Akute und chronische Entzündungen der Mandeln sind ein häufiger Grund für Arztbesuche und Krankenhausaufenthalte. Man geht davon aus, dass eine durch Bakterien ausgelöste akute Mandelentzündung (Tonsillitis oder Angina tonsillaris) für etwa fünf Prozent der Arztbesuche verantwortlich ist. Was kennzeichnet eine Mandelentzündung, wie kommt sie zustande und wie wird sie behandelt?


Was sind die Mandeln?


Die Mandeln, in der Fachsprache als Tonsillen bezeichnet, sind ein Teil des Immunsystems. Sie agieren als eine Art „Wachstation“, indem sie durch Mund und Nase aufgenommenes auf Krankheitserreger untersuchen und eine Reaktion des Körpers einleiten. Es gibt verschiedene Mandeln, die alle Teil des sogenannten Waldeyerschen Rachenrings sind:


  • Gaumenmandeln (Tonsilla palatina)
  • Rachenmandeln (Tonsilla pharyngea)
  • Zungengrundmandeln (Tonsilla lingualis)
  • Seitenstränge (Plica tubopharyngica)

Wie kommt es zu einer Mandelentzündung?


Die Mandeln sind durch ihre Immunfunktion in ständigem Kontakt mit Bakterien und Viren. Deshalb ist es nicht außergewöhnlich, dass sie auch bei gesunden Patienten gerötet oder leicht vergrößert sind. Erst, wenn zusätzliche Symptome wie Schluckschmerzen und Fieber auftreten, spricht der Arzt von einer Mandelentzündung.


Welche Formen der Mandelentzündung gibt es?


Es werden akute und chronische Entzündungen der Mandeln unterschieden. Eine akute Mandelentzündung wird hauptsächlich von Viren hervorgerufen. Nur selten sind Bakterien die Ursache.


Der Begriff „chronische Mandelentzündung“ ist irreführend. Es handelt sich hierbei nicht um eine dauerhafte Entzündung der Mandeln, sondern um immer wieder auftretende Infekte. Deshalb spricht der Mediziner von rezidivierenden (wiederkehrenden) Mandelentzündungen.


Je nach Auslöser der Mandelentzündung werden viele weitere Formen der Angina unterschieden (Tab. 1).


Was sind die Symptome einer Mandelentzündung?


Sind die Mandeln entzündet, kommt es zu starken Schmerzen im Gaumen und Rachen, die sich bei weiter Öffnung des Mundes verstärken. Die Schmerzen können bis in die Ohren ausstrahlen. Meist sind die Mandeln stark gerötet und geschwollen, unter Umständen findet sich ein weißer Belag. Das Schlucken ist durch die geschwollenen Mandeln erschwert und schmerzhaft. Ist die Schleimhaut des tiefen Rachens und Kehlkopfes ebenfalls geschwollen, kann es zu Atembeschwerden und Atemnot kommen.

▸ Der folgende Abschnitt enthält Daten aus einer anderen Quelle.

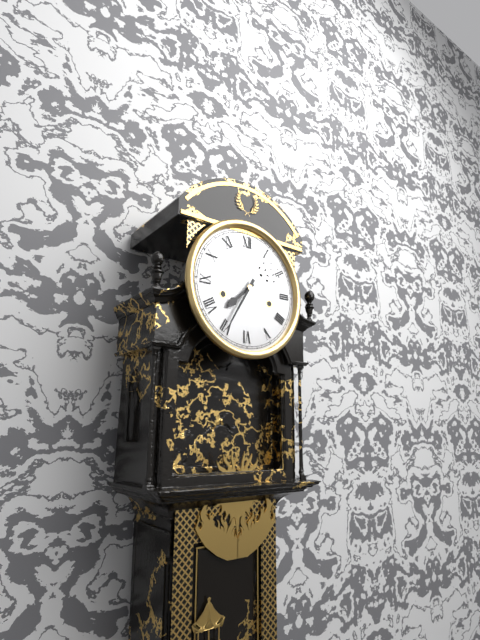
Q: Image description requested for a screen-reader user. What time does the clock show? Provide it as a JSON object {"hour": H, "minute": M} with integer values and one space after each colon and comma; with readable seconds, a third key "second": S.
{"hour": 7, "minute": 35}
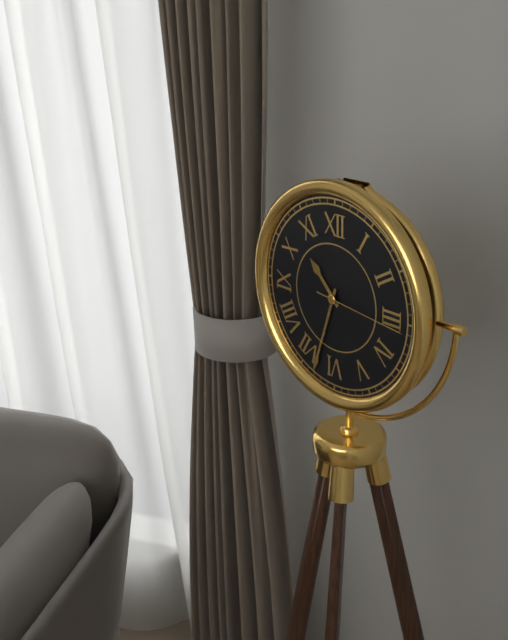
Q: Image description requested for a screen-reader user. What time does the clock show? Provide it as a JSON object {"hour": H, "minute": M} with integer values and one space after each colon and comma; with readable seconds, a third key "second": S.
{"hour": 10, "minute": 33, "second": 16}
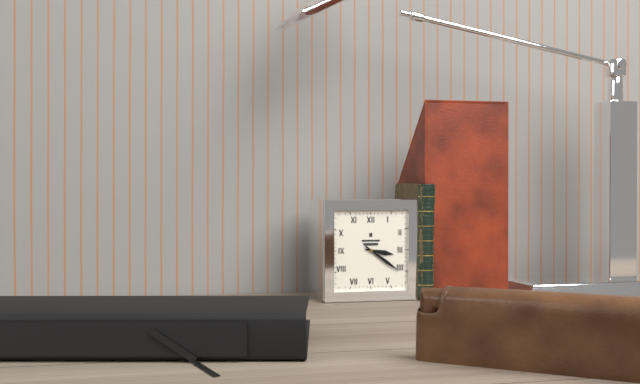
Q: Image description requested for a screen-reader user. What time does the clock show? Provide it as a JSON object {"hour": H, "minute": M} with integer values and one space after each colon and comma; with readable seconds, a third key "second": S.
{"hour": 3, "minute": 21}
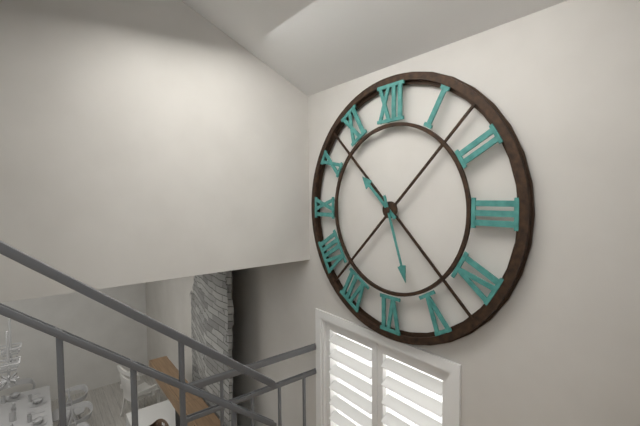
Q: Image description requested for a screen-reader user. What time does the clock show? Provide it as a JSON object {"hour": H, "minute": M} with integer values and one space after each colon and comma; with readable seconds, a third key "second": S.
{"hour": 10, "minute": 27}
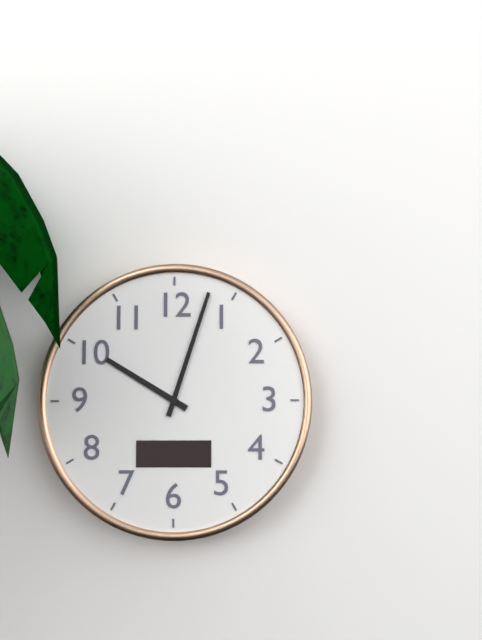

Eine wichtige Komplikation der akuten Mandelentzündung ist der sogenannte Peritonsillarabszess. Hierbei handelt es sich um eine Einschmelzung von Eiter und Bakterien im Bereich um die entzündeten Mandeln herum. Meist tritt der Abszess einige Tage nach Beginn einer Mandelentzündung auf. Es kommt zu sehr starken, einseitigen Schmerzen, die die Nahrungsaufnahme und das Schlucken behindern. Zusätzlich zeigen Betroffene hohes Fieber und geben ein ausgeprägtes allgemeines Krankheitsgefühl mit Abgeschlagenheit und Schwäche an.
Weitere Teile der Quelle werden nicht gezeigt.